3. Unlock CAPTCHA: Sometimes Google may block sign-in attempts from new locations or devices. You can unlock it using this link.
4. SMTP Server: Ensure the SMTP server is set to smtp.gmail.com.
5. SMTP Port: For Gmail, you can also try using port 465 with smtp_security set to ssl, which is another configuration Gmail supports for SMTP.

Remember to restart your Vaultwarden instance after making these changes.

Hello,
Thanks for your reply, I actually found the problem, a week or so after this post and I forgot to mention it.
I had a space in the smtp_password variable, once that was corrected, all went fine.

Hi, this might be a bit off topic but I’m trying to use the Brevo SMTP with Vaultwarden but I’m getting connection timeout errors.

nc -vz -w 15 smtp-relay.brevo.com 587
nc: connect to smtp-relay.brevo.com (1.179.115.1) port 587 (tcp) timed out: Operation now in progress
nc -vz -w 15 smtp.gmail.com 587
Connection to smtp.gmail.com (2a00:1450:400c:c0c::6c) 587 port [tcp/submission] succeeded!

Seems like all IPv6 connections work but all IPv4 connections get timed out.
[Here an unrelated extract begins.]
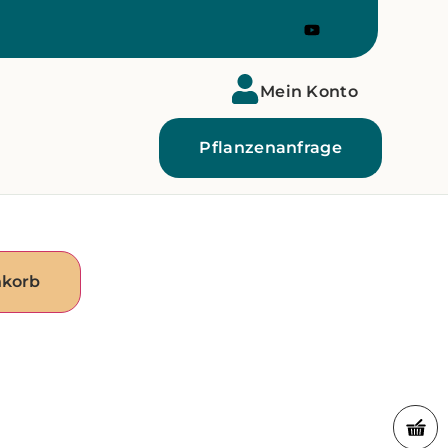
Mein Konto
Pflanzenanfrage
nkorb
Is this a hosting provider issue? Thanks

Looks like you are not allowed to connect to those servers.

nc -vz -w 15 smtp-relay.brevo.com 2525
Connection to smtp-relay.brevo.com (1.179.115.1) 2525 port [tcp/*] succeeded!

Port 2525 works, is that equivalent to 587 and TLS compatible? Thanks a lot!

That is unknown for me. The server can use any port for Abby service.